Ongoing knowledge of the circulating pathogens in this region contributes to public health preparedness. In <2 weeks after being received at NHRC, an ILI specimen was found to be unsubtypeable, was analyzed on the IBIS T‐5000 and sent to the CDC. The identification of a second influenza case with a nearly, if not identical, previously unseen influenza virus was a harbinger of the coming 2009 pandemic. The discovery of one of the first identified cases of pandemic H1N1 influenza in this population illustrated the importance of surveillance in border regions. Timely transport, testing, and communication allowed health officials to act quickly to diagnose and treat patients, and initiate epidemiologic studies to define groups at risk for severe disease. Across the border region, the number of surveillance sites were increased and severe acute respiratory illness surveillance has been initiated in local hospitals. In summary, this surveillance system met its primary objectives – to identify the respiratory pathogens responsible for ILI and to detect emerging respiratory pathogens in the border region.

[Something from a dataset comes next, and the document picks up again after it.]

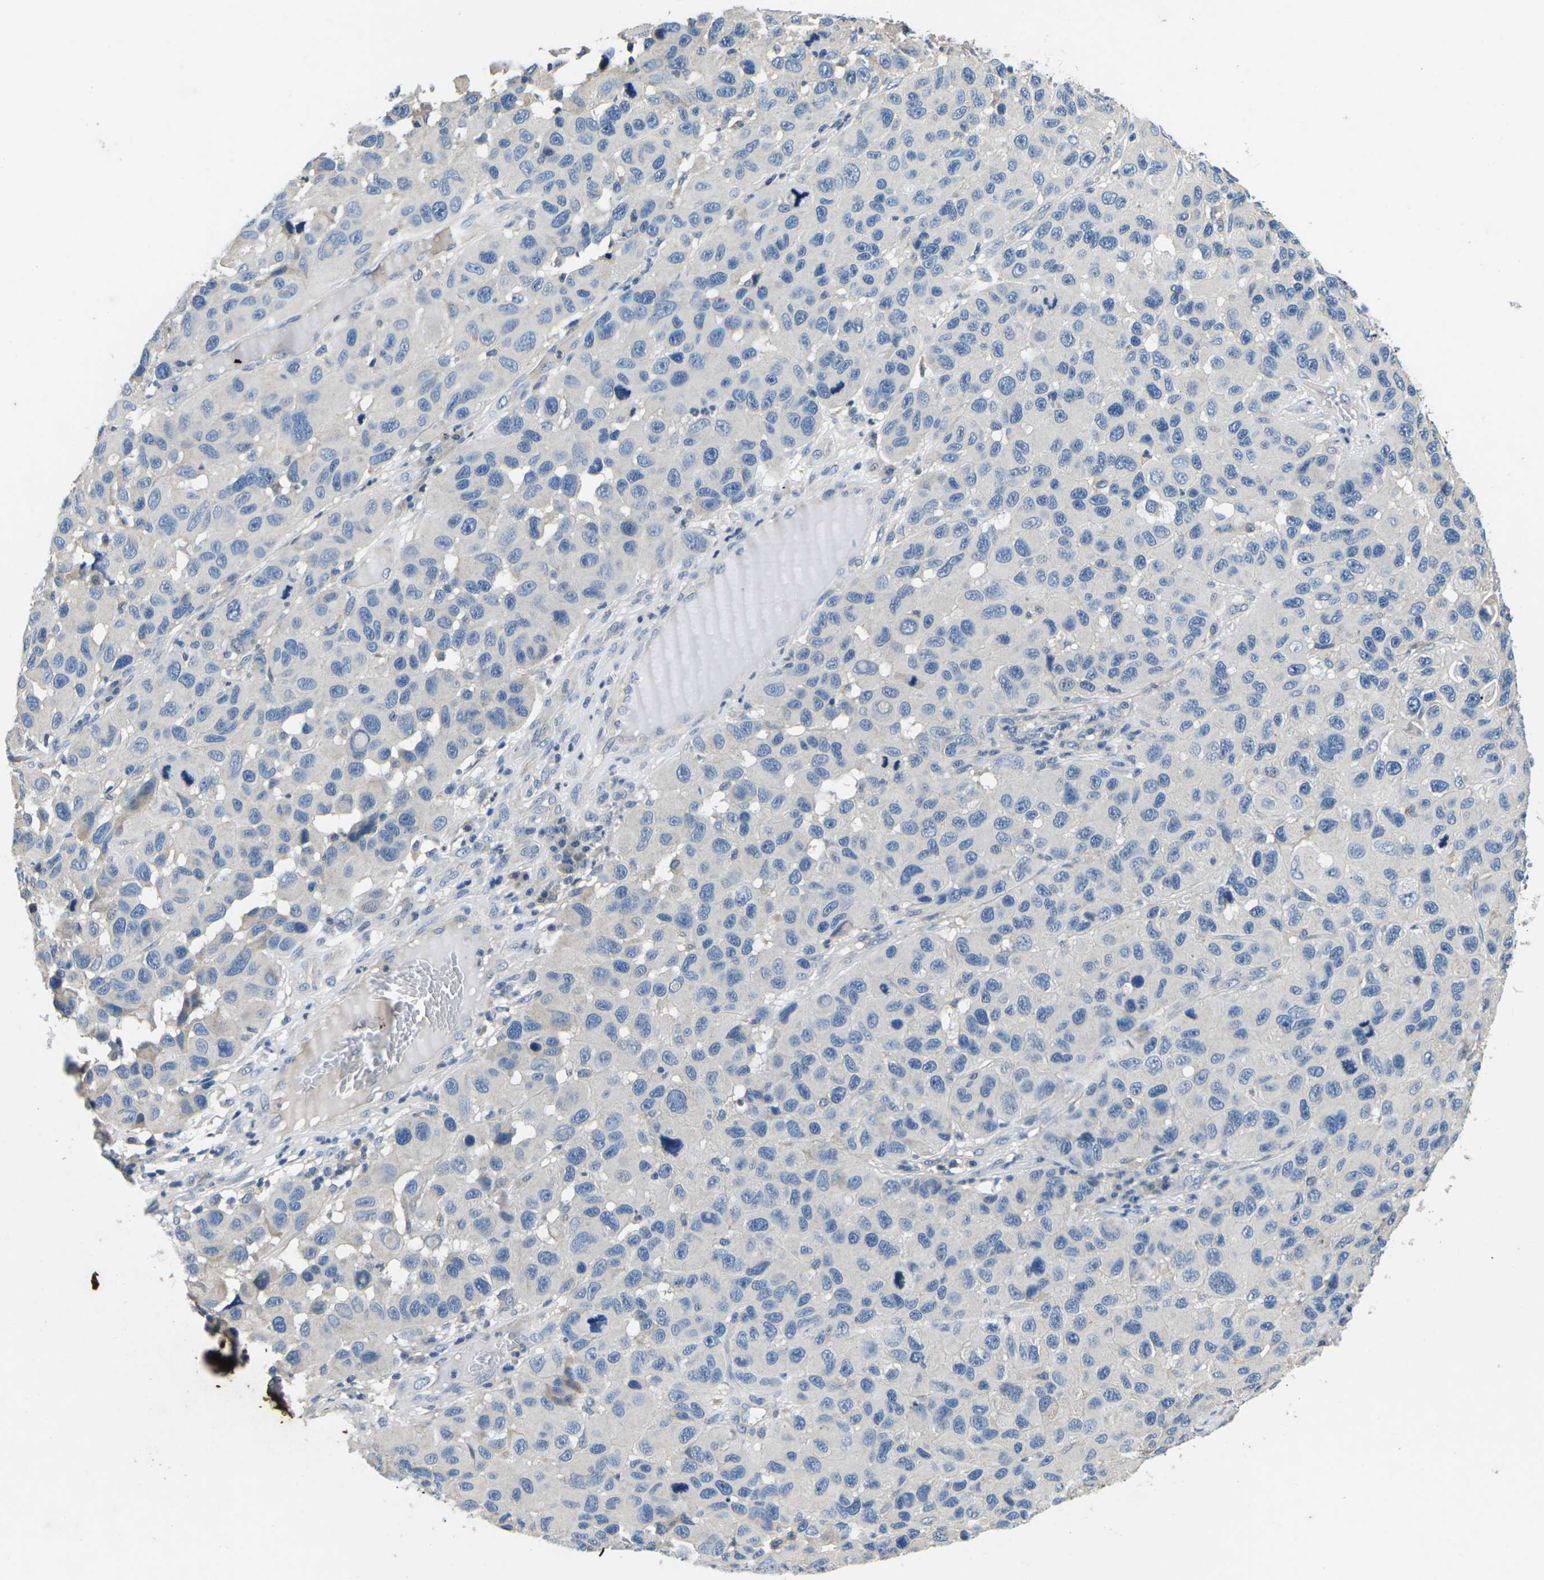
{"staining": {"intensity": "negative", "quantity": "none", "location": "none"}, "tissue": "melanoma", "cell_type": "Tumor cells", "image_type": "cancer", "snomed": [{"axis": "morphology", "description": "Malignant melanoma, NOS"}, {"axis": "topography", "description": "Skin"}], "caption": "Immunohistochemical staining of human melanoma shows no significant expression in tumor cells.", "gene": "PDCD6IP", "patient": {"sex": "male", "age": 53}}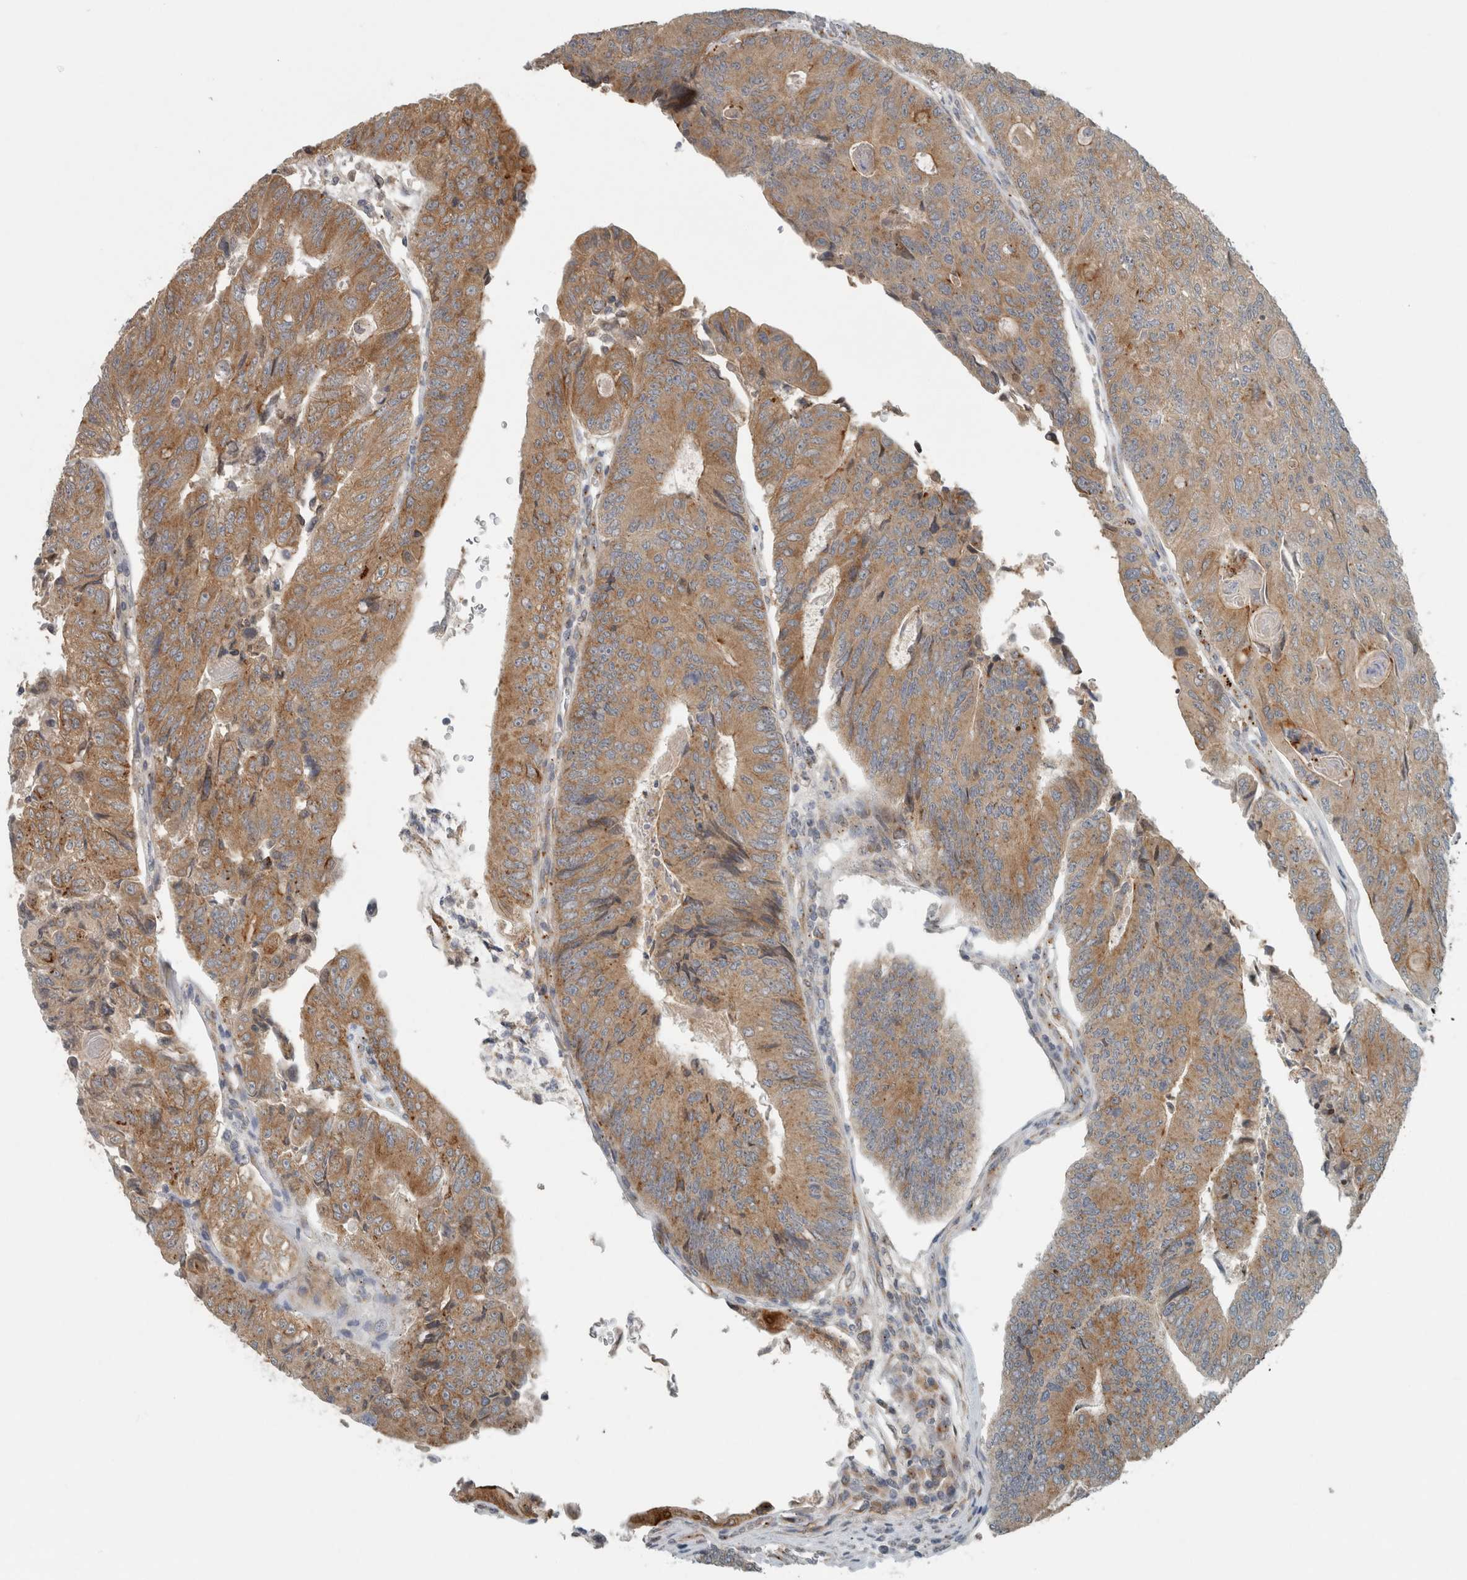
{"staining": {"intensity": "moderate", "quantity": ">75%", "location": "cytoplasmic/membranous"}, "tissue": "colorectal cancer", "cell_type": "Tumor cells", "image_type": "cancer", "snomed": [{"axis": "morphology", "description": "Adenocarcinoma, NOS"}, {"axis": "topography", "description": "Colon"}], "caption": "Immunohistochemical staining of human colorectal adenocarcinoma displays moderate cytoplasmic/membranous protein expression in about >75% of tumor cells.", "gene": "KIF1C", "patient": {"sex": "female", "age": 67}}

This collaborative research has fostered cooperation, joint training, and communication between the participating entities. Mexico has responded to the challenge of pandemic H1N1 and made great strides in strengthening its viral respiratory laboratory diagnostic capacity in state health departments. These binational collaborative relationships will continue to be important in the event of other public health emergencies.

Additional authors’ addendum

A. W. Hawksworth (Naval Health Research Center, San Diego, CA, USA): conceived program, data analysis, write manuscript; D. J. Faix (Naval Health Research Center, San Diego, CA, USA): conceived program, write manuscript; M. L. Nava (ISESALUD, Baja California, Mexico): conceived program; L. Wong Lopez (ISESALUD, Baja California, Mexico): conceived program; E. Palacios (Department of Population Studies, El Colegio de la Frontera Norte, Tijuana, B. C., Mexico): conceived program; R. Flores (National Institute of Epidemiological Reference, Secretariat of Health, Mexico): conceived program, write manuscript; M. Fonseca‐Ford (Centers for Disease Control and Prevention, Atlanta, GA, USA): conceived program, data analysis; A. Phippard (Centers for Disease Control and Prevention, Atlanta, GA, USA): conceived program, write manuscript; K. Lopez (Imperial County Public Health Department, CA, USA):conceived program; J. Johnson (County of San Diego Health and Human Services Agency, CA, USA): write manuscript; J. G. Bustamante Moreno (ISESALUD, Baja California, Mexico): conceived program; K. L. Russell (Armed Forces Health Surveillance Center, Silver Spring, MD): conceived program; S.H. Waterman (Centers for Disease Control and Prevention, Atlanta, GA, USA): conceived program, write manuscript.

Biographical sketch

Dr. Kammerer works at the Naval Health Research Center in San Diego on a number of respiratory illness surveillance projects. He received his Doctor of Medicine degree from Hahnemann University in Philadelphia and his Master of Public Health degree from San Diego State University.